Sunny Side Up
    Category: Companies & People By : Jeffrey Hutton Read : 958 Date : Tuesday, November 08, 2016 - 15:10:09




    Ahmad Zamroni / Forbes Indonesia

    When asked the inevitable question about women in management dividing their time between work and family, Sun Life Financial President Director Elin Waty has a blunt reply. “If anyone tells you that work life balance is possible, that person is giving you BS,” the 44-year-old declares.

    That means no time to read, cook or fiddle with nanoblocks, a Japanese construction toy that she likes. It also means little time during the week for her 11-year-old daughter (her 17-year-old son lives in the U.K.) much past a ritual blessing the devout Christian bestows before hurrying out the door at about 6:15 am. “I sacrifice myself,” she states.

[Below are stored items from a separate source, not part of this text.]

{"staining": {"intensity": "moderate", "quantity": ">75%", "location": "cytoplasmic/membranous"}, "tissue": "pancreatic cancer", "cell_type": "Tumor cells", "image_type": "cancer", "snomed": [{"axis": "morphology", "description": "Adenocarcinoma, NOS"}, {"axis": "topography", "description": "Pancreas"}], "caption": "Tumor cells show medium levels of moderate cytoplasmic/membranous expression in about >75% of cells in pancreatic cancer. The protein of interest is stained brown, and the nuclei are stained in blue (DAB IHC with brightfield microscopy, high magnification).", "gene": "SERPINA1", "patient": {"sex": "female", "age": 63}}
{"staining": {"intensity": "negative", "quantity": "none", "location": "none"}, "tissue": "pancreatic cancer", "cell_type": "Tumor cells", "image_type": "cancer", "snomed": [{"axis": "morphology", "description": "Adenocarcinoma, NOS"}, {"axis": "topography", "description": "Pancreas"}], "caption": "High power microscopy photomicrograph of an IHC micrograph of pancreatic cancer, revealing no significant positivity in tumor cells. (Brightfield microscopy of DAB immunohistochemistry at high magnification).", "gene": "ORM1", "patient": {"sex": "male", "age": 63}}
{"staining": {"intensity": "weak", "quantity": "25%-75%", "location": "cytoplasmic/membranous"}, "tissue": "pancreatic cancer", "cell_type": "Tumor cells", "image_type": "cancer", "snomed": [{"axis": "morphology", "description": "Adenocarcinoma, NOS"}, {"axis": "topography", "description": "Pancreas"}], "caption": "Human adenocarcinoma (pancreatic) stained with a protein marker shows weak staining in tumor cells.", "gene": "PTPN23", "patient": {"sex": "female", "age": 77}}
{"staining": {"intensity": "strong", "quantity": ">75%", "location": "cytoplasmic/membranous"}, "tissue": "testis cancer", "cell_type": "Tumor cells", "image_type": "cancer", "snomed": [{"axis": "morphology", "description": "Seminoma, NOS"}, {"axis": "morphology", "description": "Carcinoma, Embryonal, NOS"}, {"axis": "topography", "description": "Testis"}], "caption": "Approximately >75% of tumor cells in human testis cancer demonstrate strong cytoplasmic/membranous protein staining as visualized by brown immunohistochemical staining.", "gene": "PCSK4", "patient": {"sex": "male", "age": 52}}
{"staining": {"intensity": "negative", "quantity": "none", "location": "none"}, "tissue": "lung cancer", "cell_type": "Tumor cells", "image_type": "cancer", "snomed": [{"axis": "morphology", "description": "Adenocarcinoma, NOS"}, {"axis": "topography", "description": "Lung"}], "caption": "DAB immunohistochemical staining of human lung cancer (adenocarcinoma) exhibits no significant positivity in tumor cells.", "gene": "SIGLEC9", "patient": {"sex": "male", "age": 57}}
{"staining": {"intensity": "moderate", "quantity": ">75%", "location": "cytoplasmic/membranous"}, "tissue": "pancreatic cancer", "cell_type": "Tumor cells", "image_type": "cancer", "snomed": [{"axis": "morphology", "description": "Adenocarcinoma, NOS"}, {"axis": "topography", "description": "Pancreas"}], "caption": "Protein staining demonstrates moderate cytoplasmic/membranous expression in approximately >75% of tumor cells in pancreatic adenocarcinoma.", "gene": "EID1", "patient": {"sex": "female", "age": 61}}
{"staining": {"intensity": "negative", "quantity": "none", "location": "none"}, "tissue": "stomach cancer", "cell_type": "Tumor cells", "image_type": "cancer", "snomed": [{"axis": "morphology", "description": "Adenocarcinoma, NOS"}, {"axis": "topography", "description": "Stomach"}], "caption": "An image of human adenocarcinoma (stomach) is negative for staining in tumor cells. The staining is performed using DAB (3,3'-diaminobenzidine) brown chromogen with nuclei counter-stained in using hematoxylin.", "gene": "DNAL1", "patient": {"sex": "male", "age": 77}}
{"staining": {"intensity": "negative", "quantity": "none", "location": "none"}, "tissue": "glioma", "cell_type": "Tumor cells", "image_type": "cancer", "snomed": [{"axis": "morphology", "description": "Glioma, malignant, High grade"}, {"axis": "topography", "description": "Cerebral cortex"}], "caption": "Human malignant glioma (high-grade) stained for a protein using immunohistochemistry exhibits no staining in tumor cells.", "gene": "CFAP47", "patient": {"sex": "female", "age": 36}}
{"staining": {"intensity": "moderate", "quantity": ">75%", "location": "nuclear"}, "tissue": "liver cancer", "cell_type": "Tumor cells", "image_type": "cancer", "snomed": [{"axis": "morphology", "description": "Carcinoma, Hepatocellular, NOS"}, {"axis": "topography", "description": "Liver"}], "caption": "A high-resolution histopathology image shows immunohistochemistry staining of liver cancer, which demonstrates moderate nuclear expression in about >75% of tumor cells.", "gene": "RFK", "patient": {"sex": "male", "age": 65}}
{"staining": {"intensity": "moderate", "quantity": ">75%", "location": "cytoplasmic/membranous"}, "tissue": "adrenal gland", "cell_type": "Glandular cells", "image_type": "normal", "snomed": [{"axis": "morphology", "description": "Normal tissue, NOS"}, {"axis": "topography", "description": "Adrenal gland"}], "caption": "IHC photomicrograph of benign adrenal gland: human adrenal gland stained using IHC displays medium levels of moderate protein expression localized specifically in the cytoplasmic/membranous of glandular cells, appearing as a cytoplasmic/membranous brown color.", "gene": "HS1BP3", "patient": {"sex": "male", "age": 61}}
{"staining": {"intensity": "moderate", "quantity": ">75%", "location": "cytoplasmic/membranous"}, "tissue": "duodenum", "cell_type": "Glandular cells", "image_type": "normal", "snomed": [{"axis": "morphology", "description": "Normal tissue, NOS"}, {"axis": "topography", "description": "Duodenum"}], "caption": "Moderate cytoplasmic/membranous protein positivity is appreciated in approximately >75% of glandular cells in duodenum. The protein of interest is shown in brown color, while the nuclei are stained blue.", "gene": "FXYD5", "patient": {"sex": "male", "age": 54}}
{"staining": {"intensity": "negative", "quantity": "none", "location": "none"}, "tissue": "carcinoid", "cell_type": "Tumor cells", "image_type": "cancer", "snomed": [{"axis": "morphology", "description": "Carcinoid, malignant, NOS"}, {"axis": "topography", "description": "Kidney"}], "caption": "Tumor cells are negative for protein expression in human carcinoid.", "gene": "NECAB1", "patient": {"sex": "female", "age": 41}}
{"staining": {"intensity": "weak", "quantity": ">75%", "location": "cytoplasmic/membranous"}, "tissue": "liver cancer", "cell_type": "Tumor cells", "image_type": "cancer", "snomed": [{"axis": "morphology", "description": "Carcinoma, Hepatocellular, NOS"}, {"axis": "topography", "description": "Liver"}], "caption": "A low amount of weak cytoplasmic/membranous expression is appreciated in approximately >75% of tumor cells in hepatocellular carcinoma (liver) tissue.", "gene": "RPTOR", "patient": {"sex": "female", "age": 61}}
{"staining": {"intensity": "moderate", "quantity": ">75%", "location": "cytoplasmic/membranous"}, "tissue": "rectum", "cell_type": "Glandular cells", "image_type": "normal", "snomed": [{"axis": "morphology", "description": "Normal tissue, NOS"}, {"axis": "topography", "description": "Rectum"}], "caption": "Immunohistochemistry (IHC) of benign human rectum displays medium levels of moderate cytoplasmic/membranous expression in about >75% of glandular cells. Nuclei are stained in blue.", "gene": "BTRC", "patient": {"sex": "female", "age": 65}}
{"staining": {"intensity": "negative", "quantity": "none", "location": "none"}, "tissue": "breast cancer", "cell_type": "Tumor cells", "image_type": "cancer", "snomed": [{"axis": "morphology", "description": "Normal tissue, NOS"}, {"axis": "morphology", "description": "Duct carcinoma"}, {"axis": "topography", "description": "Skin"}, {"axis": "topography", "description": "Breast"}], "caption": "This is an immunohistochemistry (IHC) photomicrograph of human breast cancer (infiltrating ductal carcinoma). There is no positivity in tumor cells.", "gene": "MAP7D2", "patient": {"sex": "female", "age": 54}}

    More self-sacrifice seems likely. In March, Sun Life Financial’s Canadian parent, Sun Life Assurance Company, bought out Asian financial firm CIMB from their local joint venture CIMB Sun Life for Rp 550 billion, thus boosting the company’s presence in the country. The deal means much more work for Elin, as the merged company continues to implement its strategy of targeting Indonesia’s emerging middle class in second-and-third-tier cities amid a slump in the market. The company already has offices in 64 cities.

    In mid-October Sun Life opened five marketing offices in Solo, tapping into growing incomes and longer life expectancies. At 77 years, government statistics suggest residents of Solo, hometown of the country’s popular President Joko “Jokowi” Widodo, have a life expectancy about seven years longer than the national average.

    The company’s expansionary push has Elin go further afield, too, in part because the bigger, more populated areas are already saturated with competition. In a recent trip, Elin traveled 10 hours to reach to the city of Dompu on Sumbawa, population 230,000, where Sun Life was opening a sales office. “The city looks very small, but the potential is very big because no one is touching it,” Elin says.

    Sales of sharia products, which conform to Islamic prohibition against charging interest for loans, is another vein the company is mining. Elin oversaw Sun Life’s build out of its dedicated distribution network for sharia products in 2014, a year after she joined the company. Elin says the approach differs from some of the company’s rivals that may see the sales of sharia products as an add-on business. Instead, Elin’s goal was products that not only reflect Islamic values but also are competitive with conventional offerings. “About 10% of our customers will buy sharia products no matter what. But 80% want a good product. Those people say that if it’s sharia then they’ll take it,” she says. “I want the products to be sharia and good.”